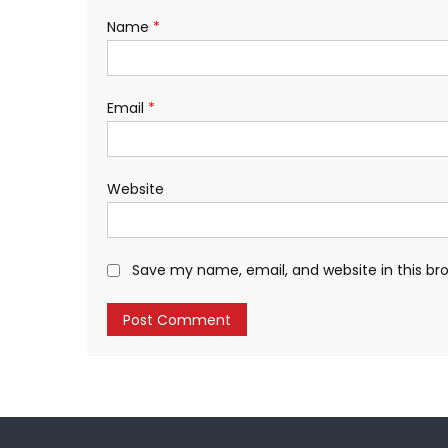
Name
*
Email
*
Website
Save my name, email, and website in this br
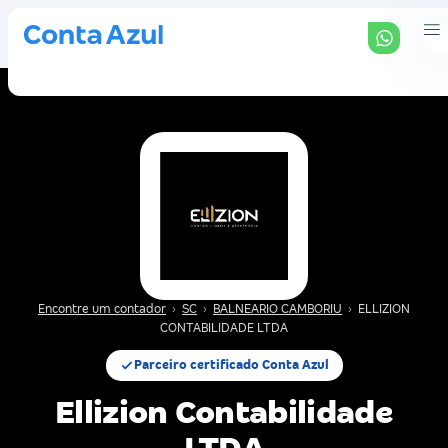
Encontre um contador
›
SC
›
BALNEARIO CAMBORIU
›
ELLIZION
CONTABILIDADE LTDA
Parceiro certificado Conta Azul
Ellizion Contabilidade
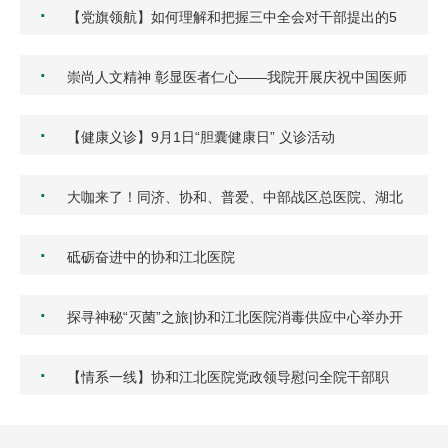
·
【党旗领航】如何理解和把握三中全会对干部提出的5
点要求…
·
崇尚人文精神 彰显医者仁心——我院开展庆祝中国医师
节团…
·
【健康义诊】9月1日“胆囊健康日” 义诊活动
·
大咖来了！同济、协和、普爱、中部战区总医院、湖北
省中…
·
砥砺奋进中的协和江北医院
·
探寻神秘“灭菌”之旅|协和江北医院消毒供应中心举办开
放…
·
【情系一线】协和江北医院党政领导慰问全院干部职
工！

| What you need to do |
A word-for-word transcript of the entries above is needed, with pictures removed.

| Exercise solution |
Name
*
Email
*
Website
Save my name, email, and website in this br
Encontre um contador
›
SC
›
BALNEARIO CAMBORIU
›
ELLIZION
CONTABILIDADE LTDA
Parceiro certificado Conta Azul
Ellizion Contabilidade
·
【党旗领航】如何理解和把握三中全会对干部提出的5
点要求…
·
崇尚人文精神 彰显医者仁心——我院开展庆祝中国医师
节团…
·
【健康义诊】9月1日“胆囊健康日” 义诊活动
·
大咖来了！同济、协和、普爱、中部战区总医院、湖北
省中…
·
砥砺奋进中的协和江北医院
·
探寻神秘“灭菌”之旅|协和江北医院消毒供应中心举办开
放…
·
【情系一线】协和江北医院党政领导慰问全院干部职
工！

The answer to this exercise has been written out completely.